Posted by: Ross Warren | February 11, 2009 at 12:51
What Britain needs to do is to stop its reliance on the service and financial sectors and start manufacturing again. We need to give tax breaks to people starting up businesses that actually manufacture things.
For far too long and it started back in Margaret Thatchers days we have stood back and let our manufacturing base decline. That should be reversed by positive government action.
Posted by: Jack Stone | February 11, 2009 at 13:12
"We need to give tax breaks to people starting up businesses that actually manufacture things."
Hmmm, yes, and then you could give tax breaks to shops to stock these crappy overpriced products and then you could give tax breaks to people to buy these crappy products too...
If you can't compete in one sector, it is not government(taxpayer) hand-outs that are needed, you need to move into a different sector!
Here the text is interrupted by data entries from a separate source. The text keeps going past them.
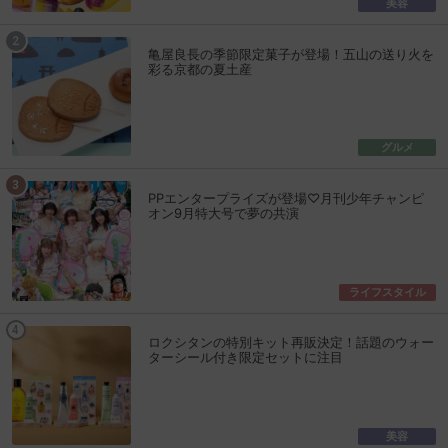
美容
亀屋良長の季節限定菓子が登場！五山の送り火を
彩る京都の夏土産
グルメ
PPエンタープライズが登場♡月刊少年チャンピ
オン9月特大号で夢の共演
ライフスタイル
ロクシタンの特別キット再販決定！話題のウォー
ターシール付き限定セットに注目
美容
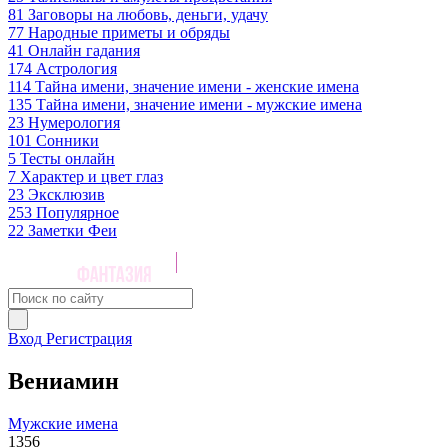
81
Заговоры на любовь, деньги, удачу
77
Народные приметы и обряды
41
Онлайн гадания
174
Астрология
114
Тайна имени, значение имени - женские имена
135
Тайна имени, значение имени - мужские имена
23
Нумерология
101
Сонники
5
Тесты онлайн
7
Характер и цвет глаз
23
Эксклюзив
253
Популярное
22
Заметки Феи
Вход
Регистрация
Вениамин
Мужские имена
1356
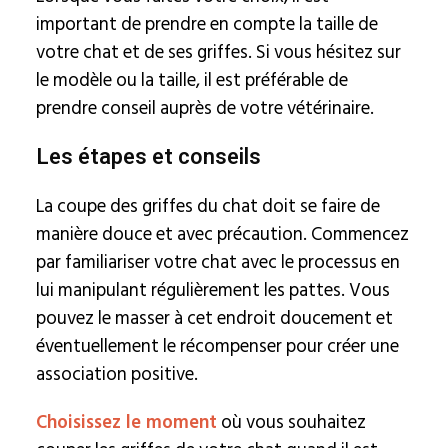
important de prendre en compte la taille de
votre chat et de ses griffes. Si vous hésitez sur
le modèle ou la taille, il est préférable de
prendre conseil auprès de votre vétérinaire.
Les étapes et conseils
La coupe des griffes du chat doit se faire de
manière douce et avec précaution. Commencez
par familiariser votre chat avec le processus en
lui manipulant régulièrement les pattes. Vous
pouvez le masser à cet endroit doucement et
éventuellement le récompenser pour créer une
association positive.
Choisissez le moment
où vous souhaitez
Posted by: GB£.com | February 11, 2009 at 13:38
Jack Stone isn't entirely wrong for once - just looking at it from the wrong end.
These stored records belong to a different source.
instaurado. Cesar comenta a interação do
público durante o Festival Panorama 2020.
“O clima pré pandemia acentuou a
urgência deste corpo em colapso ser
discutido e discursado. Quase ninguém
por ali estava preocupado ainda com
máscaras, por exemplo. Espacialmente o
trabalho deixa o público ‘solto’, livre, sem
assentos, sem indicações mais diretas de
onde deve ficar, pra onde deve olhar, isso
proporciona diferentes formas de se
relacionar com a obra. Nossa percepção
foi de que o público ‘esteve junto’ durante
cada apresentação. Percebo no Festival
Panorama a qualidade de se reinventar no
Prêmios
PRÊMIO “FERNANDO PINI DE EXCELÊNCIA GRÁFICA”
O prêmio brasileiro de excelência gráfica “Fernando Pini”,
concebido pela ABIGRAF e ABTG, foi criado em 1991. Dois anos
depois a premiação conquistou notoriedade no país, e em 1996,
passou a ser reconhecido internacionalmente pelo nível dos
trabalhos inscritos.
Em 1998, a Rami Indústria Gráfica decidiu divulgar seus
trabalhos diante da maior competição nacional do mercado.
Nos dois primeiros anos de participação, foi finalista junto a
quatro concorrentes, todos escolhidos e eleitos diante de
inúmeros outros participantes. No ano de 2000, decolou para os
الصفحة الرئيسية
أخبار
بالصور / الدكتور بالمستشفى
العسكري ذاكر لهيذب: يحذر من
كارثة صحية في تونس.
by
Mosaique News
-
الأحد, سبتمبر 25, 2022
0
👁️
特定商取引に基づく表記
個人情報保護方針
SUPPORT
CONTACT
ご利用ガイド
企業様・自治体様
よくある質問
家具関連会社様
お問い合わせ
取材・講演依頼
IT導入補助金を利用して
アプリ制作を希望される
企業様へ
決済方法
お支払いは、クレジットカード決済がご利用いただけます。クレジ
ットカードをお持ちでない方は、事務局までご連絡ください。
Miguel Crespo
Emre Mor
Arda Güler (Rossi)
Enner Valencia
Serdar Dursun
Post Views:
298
It is not a matter of giving 'tax breaks' to struggling industries - the default position should be 'no tax', with taxes only being raised where they can be afforded. (Similar to dropping corporation tax, and giving the government a 20% share holding in every uk company upon registration or some such...)
Maggie cut out the indusrial deadwood - which prepared the ground, and sewed the seeds of new enterprise - but those that followed either let it go to seed, or actively destroyed the seelings.
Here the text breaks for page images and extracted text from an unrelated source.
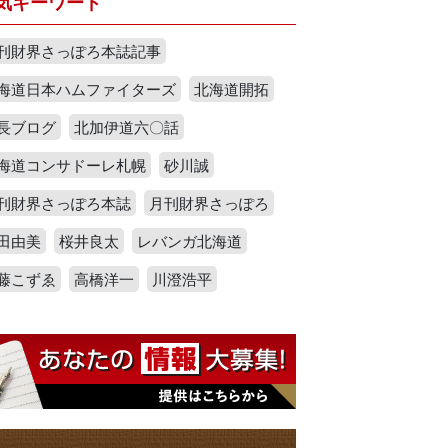
気キーワード
刊財界さっぽろ本誌記事
海道日本ハムファイターズ
北海道開拓
長ブログ
北加伊道六〇話
海道コンサドーレ札幌
砂川誠
刊財界さっぽろ本誌
月刊財界さっぽろ
田由美
桜井良太
レバンガ北海道
藤こずゑ
高橋洋一
川澄浩平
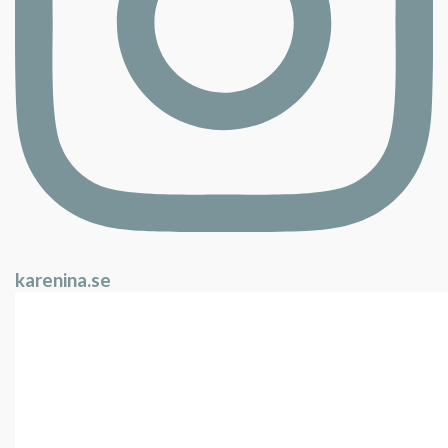
karenina.se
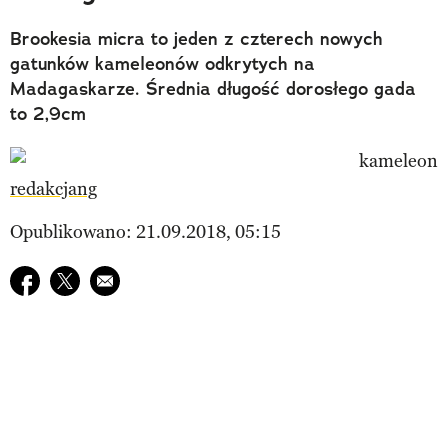
Brookesia micra to jeden z czterech nowych
gatunków kameleonów odkrytych na
Madagaskarze. Średnia długość dorosłego gada
to 2,9cm
redakcjang
Opublikowano: 21.09.2018, 05:15
Udostępnij na facebook
Udostępnij na twitter
E-mail do przyjaciela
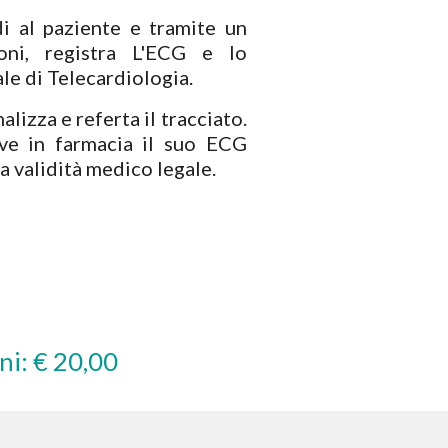
odi al paziente e tramite un
oni, registra L'ECG e lo
le di Telecardiologia.
alizza e referta il tracciato.
eve in farmacia il suo ECG
a validità medico legale.
18 anni: € 20,00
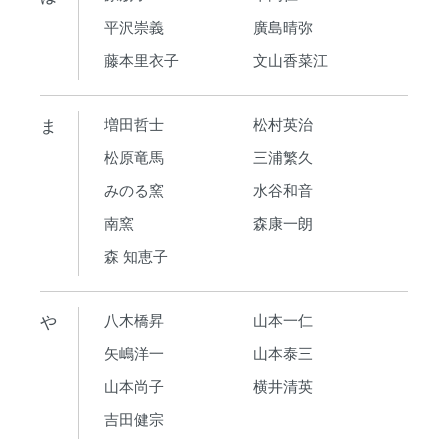
平沢崇義
廣島晴弥
藤本里衣子
文山香菜江
ま
増田哲士
松村英治
松原竜馬
三浦繁久
みのる窯
水谷和音
南窯
森康一朗
森 知恵子
や
八木橋昇
山本一仁
矢嶋洋一
山本泰三
山本尚子
横井清英
吉田健宗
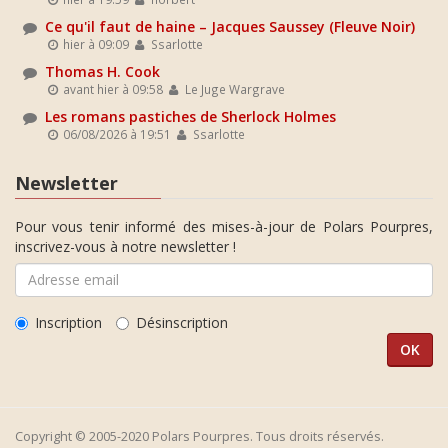
Ce qu'il faut de haine – Jacques Saussey (Fleuve Noir)
hier à 09:09
Ssarlotte
Thomas H. Cook
avant hier à 09:58
Le Juge Wargrave
Les romans pastiches de Sherlock Holmes
06/08/2026 à 19:51
Ssarlotte
Newsletter
Pour vous tenir informé des mises-à-jour de Polars Pourpres,
inscrivez-vous à notre newsletter !
Inscription
Désinscription
Copyright © 2005-2020 Polars Pourpres. Tous droits réservés.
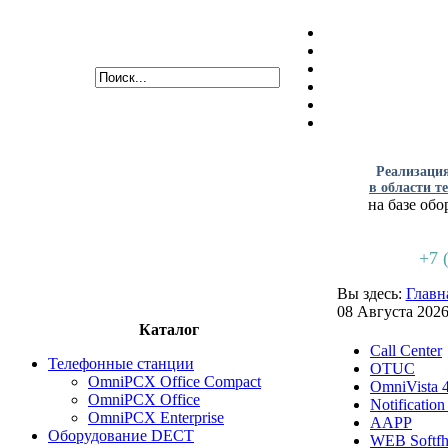
Реализаци
в области т
на базе обо
+7 
Вы здесь:
Главн
08 Августа 202
Каталог
Call Center
Телефонные станции
OTUC
OmniPCX Office Compact
OmniVista 
OmniPCX Office
Notification
OmniPCX Enterprise
AAPP
Оборудование DECT
WEB Softf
You can't blame someone who cleared a site for nothing being built their later...
Posted by: pp | February 11, 2009 at 14:23
GB£. Indeed. That's sometimes called a "price signal", which translates roughly as "If you can't produce this and make a profit, produce something else!"
Posted by: Andrew Lilico | February 11, 2009 at 14:27
"We need to give tax breaks to people starting up businesses that actually manufacture things."
I would rather that we should stop penalising companies which manufacture things.
Manufacturing, and other industries which compete in a world market, are penalised when taxes paid by companies in the UK are higher than in competitor economies. Employers' NI should be a prime target because, unlike corporation tax, it is a direct tax on employment and must be paid even when the company is not currently profitable.
Posted by: David_at_Home | February 11, 2009 at 14:59
"The best way in which the state can make capitalism work is by keeping its hands off it."
Absolutely, JP - agree 100%!
Posted by: Sally Roberts | February 11, 2009 at 15:30
Sally,
So why did you defend Cameron's "state capitalism" speech at the end of Jan?
Posted by: GB£.com | February 11, 2009 at 16:21
GB£
It's sensible to be clear and vocal in support of your leader. He alone is leader and he alone sets the general tone of the debate. David is wise, we cannot dismantle the state in a single day a single week or even a single parliament. It will take patience and a deal more softly softly if we are to have a hope of achieving our Objectives. This economy is fragile right now it would be wise to manage its decline and plan each step, every single step should be planned. What we don't need is a conservative counter revolution the moment after Dave comes to power. WE cannot switch from a promissory economy to a hard currency in one bold move on day one, but we should work towards it.
Posted by: Ross Warren | February 11, 2009 at 17:04
Ross,
I think you need to go and read what Cameron actually said in that speech.
Cameron wants to create a "moral capitalism" where politicians determine if businesses are "good for society" and act if they do not fit the politician's vision.
Cameron is not alone at all. Quite the opposite, in fact.
He fits perfectly within the New/Blue Labour model of creating a perpetual and downward cycle of state meddling in areas where the state should not touch, leading to unintended consequences that demand further state meddling that create further unintended consequences and so on.